While the Hollister chain continues to defend a store design that segregates customers in wheelchairs to side entrances . . .
. . . the Wet Seal clothing chain has responded to the aspirations and ingenuity of a girl with Down Syndrome by giving her a photo shoot as a Wet Seal model.
Per Disability Scoop — where I got the photo, too — after Karrie Brown started a Facebook page promoting her goal of being a Wet Seal model, the company “promised her something very special” if she could get 10,000 likes. She got over 14,000 and is now headed to California for her own photo shoot. Quoted in the Scoop:
“Karrie’s enthusiasm and passion for fashion caught our attention and has inspired all of us here at Wet Seal,” John Goodman, the company’s CEO, said in a statement. “As Karrie herself said, she loves Wet Seal because our clothes help her to “˜fit in while standing out’ and that’s something we feel passionately about for all of our customers. Wet Seal is proud to be part of Karrie’s journey and we can’t wait for her to experience all of the surprises we have in store for her.”

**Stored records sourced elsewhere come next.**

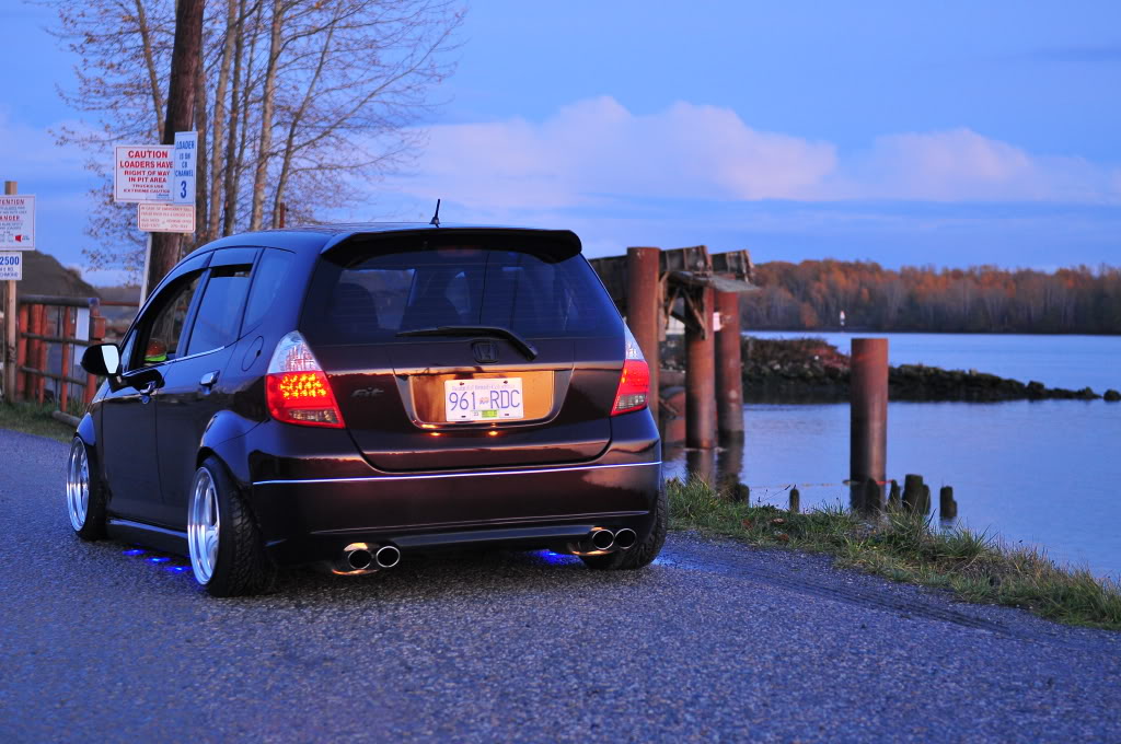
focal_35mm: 75
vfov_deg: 18.1
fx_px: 2332
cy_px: 372
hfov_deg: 27.0
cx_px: 560
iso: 640
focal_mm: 50
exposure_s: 1/60
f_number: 2.8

This is not only the right thing to do, it’s the smart thing to do. According to the Solutions Marketing Group, there are approximately 54 million people with some type of disability in the US, with $220 billion in discretionary income.
What a contrast to Hollister, eh? As MSN Money put it, noting Hollister’s recent weak sales:
Abercrombie & Fitch has been told repeatedly by the U.S. legal community to stop being such jerks to its employees and customers. That the company stubbornly refuses to do so — and instead treats its business like an audition for the “Zoolander” sequel in Michael Jeffries’ imagination — suggests it’s willing to go to its funeral dressed in a wardrobe straight out of “Jersey Shore.”
Perhaps a marketing strategy of “not being a jerk” would improve their bottom line!